People cheer as they listen to speakers gathered outside the Snohomish County courthouse in Everett during a rally to protest the 1-year anniversary of the inauguration of President Donald Trump on Saturday. (Ian Terry / The Herald)

People cheer as they listen to speakers gathered outside the Snohomish County courthouse in Everett during a rally to protest the 1-year anniversary of the inauguration of President Donald Trump on Saturday. (Ian Terry / The Herald)

Everett marchers: ‘There’s too much to protest’ for one sign

About 150 people joined the “March to Impeach” from the waterfront to a county courthouse rally.

EVERETT — With placards and chants, protesters voiced their disgust for President Donald Trump as they marched from Everett’s waterfront to downtown for a political rally Saturday.

They called it the “March to Impeach.” By the time they gathered at noon outside the Snohomish County courthouse, the crowd had grown to roughly 150. It was a smaller counterpart to a march in Seattle that drew tens of thousands of participants, and similar events around the globe.

Like many marchers, Kathleen Sather, of Monroe, could rattle off a stream of concerns about the current political climate. Reproductive rights, equal pay for women and racial discrimination were among the top ones for her.

“There’s a whole laundry list,” the 66-year-old spa owner said in downtown Everett.

A sign elsewhere in the throng summed up the mood on the chilly morning, one year to the day since Trump’s inauguration: “There’s too much to protest to put on one sign.”

Others clamored for universal health care, environmental protections and immigrant rights.

Some people from the area headed down I-5 to join the Seattle Women’s March 2.0.

Paula Townsell, a land-use planner from Everett, felt the “the same incredible energy” as a year ago, with better organization and a slight change in focus.

“Last year felt global — this year it felt personal,” she said.

Townsell was ready to organize politically like-minded people and to keep marching until Trump is gone.

“We’re going to continue to march and continue to disturb the anniversary of his coming to office,” she said. “We are going to continue to do this every January until he is out of office. We have to do this.”

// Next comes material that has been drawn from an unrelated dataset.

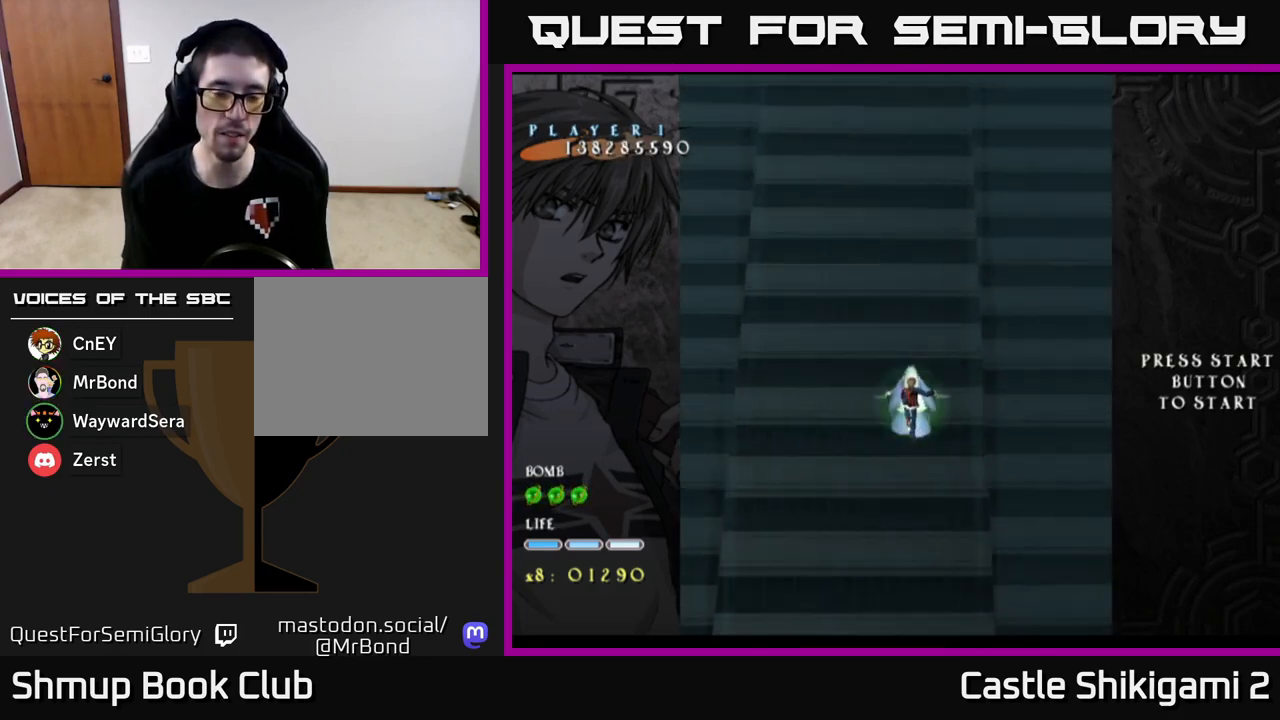
{"buttons": ["X"], "left_stick": "center", "events": [[83, "left_stick", "left"], [250, "left_stick", "center"]]}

JoAnn Moffitt drove to Seattle from Marysville with four friends from her book club, all in their 50s and early 60s. They marveled at how many different people were represented, and how much they supported one another.

“It was very cross-generational,” Moffitt said. “It was not just one ethnic group or one segment of the population.”

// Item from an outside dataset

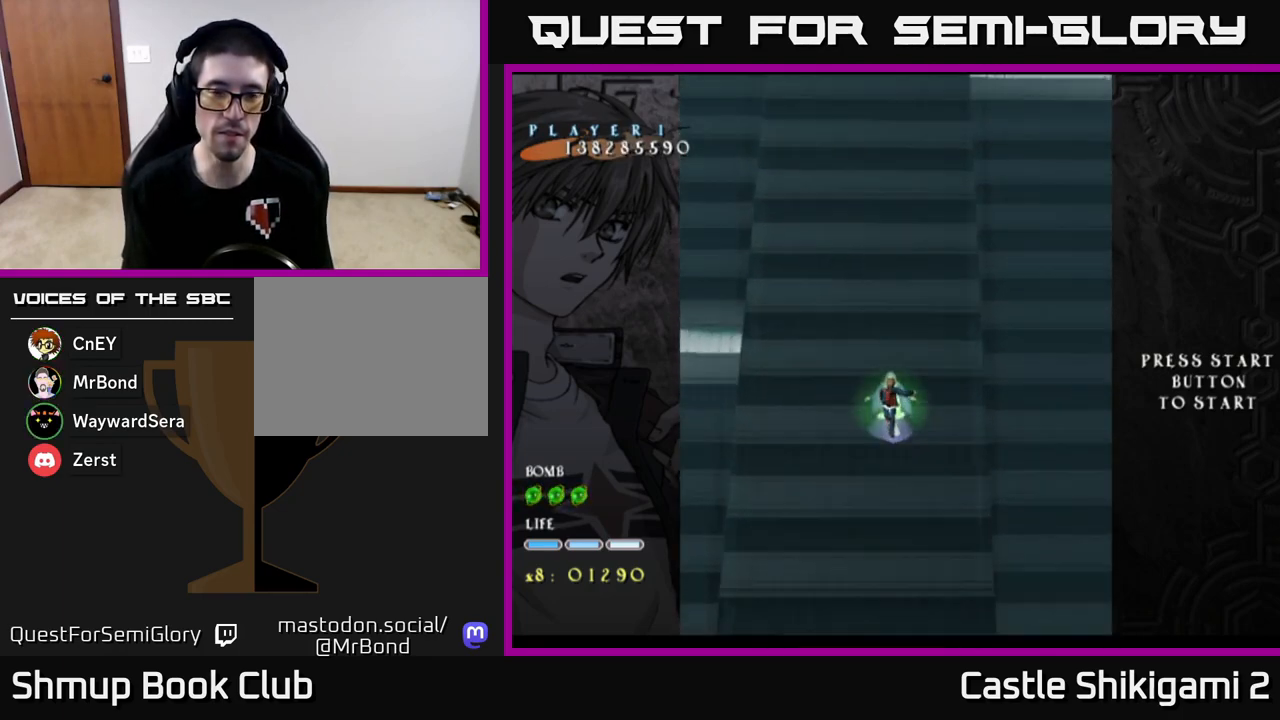
{"buttons": ["X"], "left_stick": "center", "events": []}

For the whole group, the political outlook was brighter compared to a year ago.

“Last year, it was more emotional,” Moffitt said. “This year I felt more hopeful.”

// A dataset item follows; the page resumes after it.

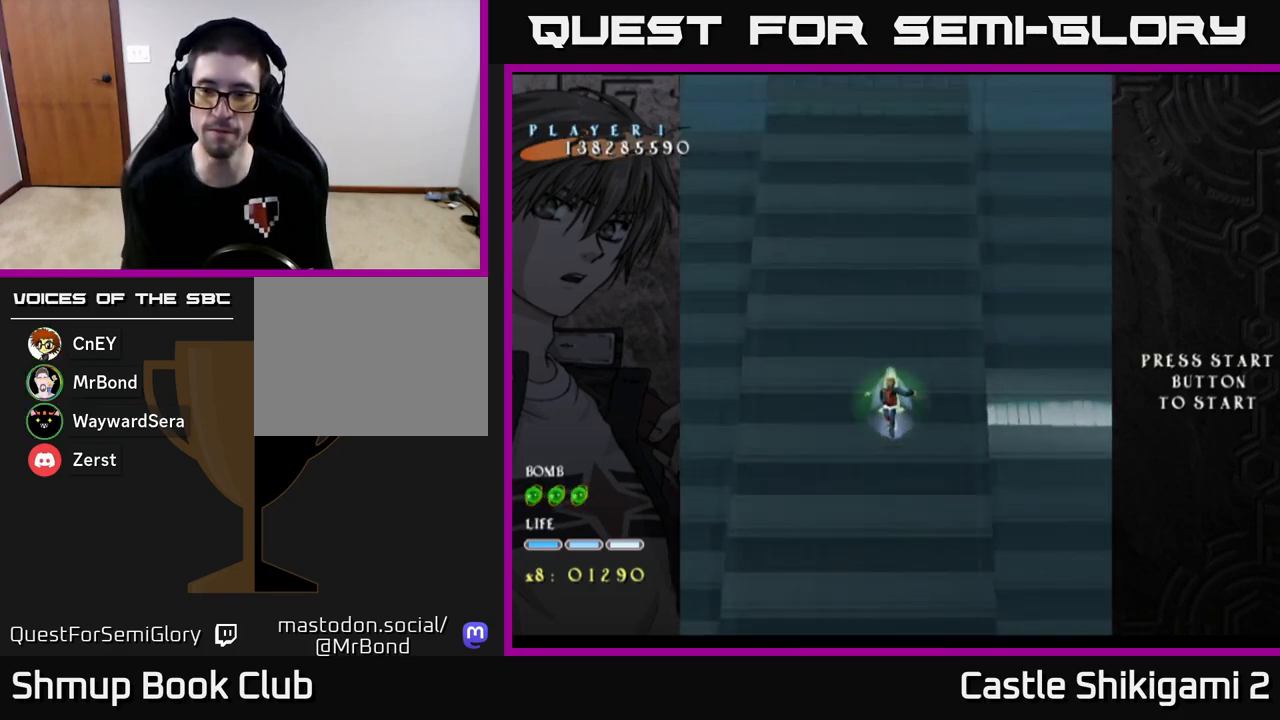
{"buttons": ["X"], "left_stick": "center", "events": []}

Her friend, Debbie Whitfield, who did not participate last year, had a similar reaction: “I had more of a sense of hope from being part of the march, with a lot of really positive energy encouraging people to get out and vote.”

The Missing and Murdered Indigenous Women Washington led Seattle’s march in an effort to call attention to what it said is an epidemic of violence against indigenous women.

The Everett march began at the 10th Street boat landing, went to Legion Memorial Park, then headed south on Broadway.

Sather said some motorists honked, but others made lewd hand gestures.

“We just waved,” she said.

During the Everett rally, speakers represented a spectrum of political groups: 350 Everett, which focuses on climate change; the local branch of the Democratic Socialists of America; the Green Party; and Whole Washington, a group that supports healthcare coverage for all Americans as a basic right.

There was no organized counterprotest in Everett to express support for Trump or his policies.

A different scene played out on the same streets in August 2016. Thousands of Trump supporters, and many protesters, swarmed downtown when then-candidate Trump held a campaign rally in Everett as part of his longshot, but ultimately successful, presidential bid.

While the outcome of the election left Trump’s supporters cheering, his detractors seethed and soon hit the streets to protest — by the millions. More than 100,000 people joined the Women’s March on Seattle on Jan. 21 of last year, a day after Trump’s inauguration. It coincided with massive protests in Washington, D.C., and similar events throughout the world.

In the year since, the #metoo movement has focused attention on sexual harassment and assaults against women.

During Saturday’s protests, Trump took to Twitter to defend his record.

“Unprecedented success for our Country, in so many ways, since the Election,” he tweeted. “Record Stock Market, Strong on Military, Crime, Borders, & ISIS, Judicial Strength & Numbers, Lowest Unemployment for Women & ALL, Massive Tax Cuts, end of Individual Mandate — and so much more. Big 2018!”

The federal government remained closed, with congressional Republicans and Democrats deadlocked over spending and immigration.